You’ve heard about dances sweeping a city. Well, Paris, she’s full of teenagers with gelled spiky mullets and tight jeans, throwing down like it’s West Side Story cast by American Apparel executives and choreographed by Kanye West on ecstasy. We’re about two months away from Gwen Stefani’s next album featuring these guys:
But it’s no joke: Boys really do throw down on the Paris streets. I’ve had several sightings around town of teenage kids, the kind who seem intimidating and dangerous when they’re bearing down the sidewalk at me, suddenly explode into dance with no soundtrack or cue, the city their rave, the streets their disco.

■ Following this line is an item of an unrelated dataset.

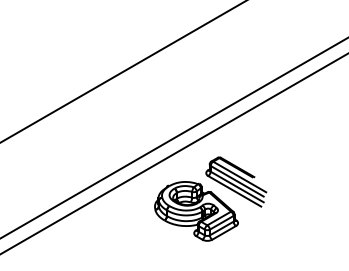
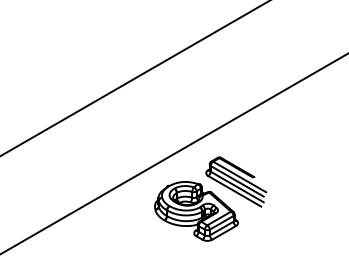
line at (123, 71) position: (123, 71) -> (134, 78)
line at (173, 138): present -> none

Two weeks ago, my wife and I wandered by accident into the techno parade in Place de la Bastille. There were a lot of dodgy guys, age 40 or so, who wanted to sell me something, or possibly steal me something. Otherwise the crowd was hundreds, thousands of young people. They’d climbed up the monument, and were hauling friends over the barrier fences by their shirts. And they danced everywhere. This same stupid dance that has no soul to it, just arm trickery and planted feet, I thought, like that kid who can flip a coin back and forth across his knuckles. But I only lasted 10 minutes, and they stayed all night drinking beer and twirling glowsticks, an interminable part of whatever was coming unstoppably next. Why Sarkozy hasn’t grown a mullet yet is probably a style regulation, seeing how Techtonik is exactly what he wants to see more of in France: home-grown innovations the world’s never seen before, from private development to a public embrace.

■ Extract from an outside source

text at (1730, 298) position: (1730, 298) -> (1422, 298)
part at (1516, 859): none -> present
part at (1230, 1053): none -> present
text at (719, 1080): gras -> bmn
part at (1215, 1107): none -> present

My father visited last weekend. Saturday evening, on our way out to dinner, we passed a record store mobbed with kids. They were waiting outside for something, and while they waited, they danced. There wasn’t even any music. More kept arriving. They’d put down their backpacks, check their hair in the shop window, then start doing that snaky thing with their arms. Another block, we saw kids on the steps of a post office dancing in place, seemingly unaware that there were a hundred of their comrades around the corner. The music came from a cell phone perched atop a mailbox. I counted about a dozen of them: skinny kids and fat kids, blacks and whites, mostly boys but also two girls. It was twilight on a Saturday. The neighborhood was quiet except for this one tinny beat. No on talked, the kids just danced. And for as little as they moved, the tails on their mullets were already sweaty.